## Extract provided
PDA

View Full Version : Don't ask for more AA samples; ask for a better algorithm


Uttar
11-11-02, 03:10 AM
Hello everyone,

I wouldn't want to criticize ATI by saying this. I think that for a card released so much before the NV30, they did a very good job. Too bad their margins are so small, but since they're ready to give R300s at $399, hey, let them do so! :)

Now, what am going to talk about? Well, I think that simply asking for more AA samples doesn't make any type of sense anymore. It made sense a few years ago. But today, it just won't cut it anymore.

Using more samples is, IMO, brute force. You aren't fixing the REASON the jaggies are created. You're just searching for a work around.

I can already imagine your reaction... "Yeah, great. But that would have been done a long time ago if it was possible".

Actually, no. Let me begin by talking about how Triangle Setup works. I'll simply quote an excellent article about it, available at http://www.extremetech.com/article2/0,3973,471298,00.asp


First off, the triangle setup operation computes the slope (or steepness) of a triangle edge using vertex information at each of edge's two endpoints. You may recall the equation of a straight line being y=mx+b, where y is the y-axis value, x is the x-axis value, b is the value of y when x=0 (the "y intercept"), and m is the slope (or the ratio of the rate of change between x and y values).

The slope is often called delta x/delta y, dx/dy, Dx/Dy, or literally change in x/change in y). Using the slope information, an algorithm called a digital differential analyzer (DDA) can calculate x,y values to see which pixels each triangle side (line segment) touches. The process operates horizontal scan line by horizontal scan line. The DDA figures out the x-value of the pixels touched by a given triangle side in each successive scan-line. (Watt, p. 143)

What it really does is determine how much the x value of the pixel touched by a given triangle side changes per scan line, and increments it by that value on each subsequent scan-line.

To actually calculate the y value of the triangle edge for a given integer value of x, as we move incrementally along the x axis one pixel at a time, we use the slope value. For every single pixel increment along the x-axis, we must increment the y-axis value of the triangle edge by Dy, which is equal to the slope m when x is incremented by one pixel.

## Dataset excerpt
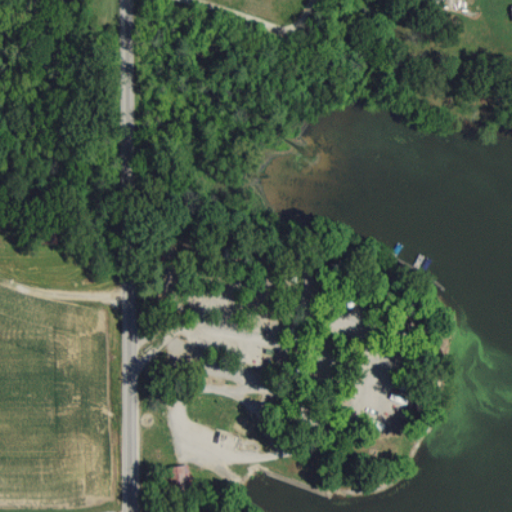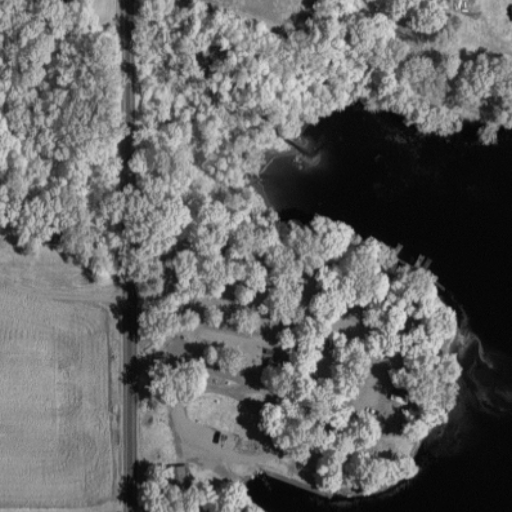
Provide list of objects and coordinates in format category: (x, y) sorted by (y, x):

## Exercise brief
Please copy out the full forum post on anti-aliasing and triangle setup above, word for word.

## Task response
PDA

View Full Version : Don't ask for more AA samples; ask for a better algorithm


Uttar
11-11-02, 03:10 AM
Hello everyone,

I wouldn't want to criticize ATI by saying this. I think that for a card released so much before the NV30, they did a very good job. Too bad their margins are so small, but since they're ready to give R300s at $399, hey, let them do so! :)

Now, what am going to talk about? Well, I think that simply asking for more AA samples doesn't make any type of sense anymore. It made sense a few years ago. But today, it just won't cut it anymore.

Using more samples is, IMO, brute force. You aren't fixing the REASON the jaggies are created. You're just searching for a work around.

I can already imagine your reaction... "Yeah, great. But that would have been done a long time ago if it was possible".

Actually, no. Let me begin by talking about how Triangle Setup works. I'll simply quote an excellent article about it, available at http://www.extremetech.com/article2/0,3973,471298,00.asp


First off, the triangle setup operation computes the slope (or steepness) of a triangle edge using vertex information at each of edge's two endpoints. You may recall the equation of a straight line being y=mx+b, where y is the y-axis value, x is the x-axis value, b is the value of y when x=0 (the "y intercept"), and m is the slope (or the ratio of the rate of change between x and y values).

The slope is often called delta x/delta y, dx/dy, Dx/Dy, or literally change in x/change in y). Using the slope information, an algorithm called a digital differential analyzer (DDA) can calculate x,y values to see which pixels each triangle side (line segment) touches. The process operates horizontal scan line by horizontal scan line. The DDA figures out the x-value of the pixels touched by a given triangle side in each successive scan-line. (Watt, p. 143)

What it really does is determine how much the x value of the pixel touched by a given triangle side changes per scan line, and increments it by that value on each subsequent scan-line.

To actually calculate the y value of the triangle edge for a given integer value of x, as we move incrementally along the x axis one pixel at a time, we use the slope value. For every single pixel increment along the x-axis, we must increment the y-axis value of the triangle edge by Dy, which is equal to the slope m when x is incremented by one pixel.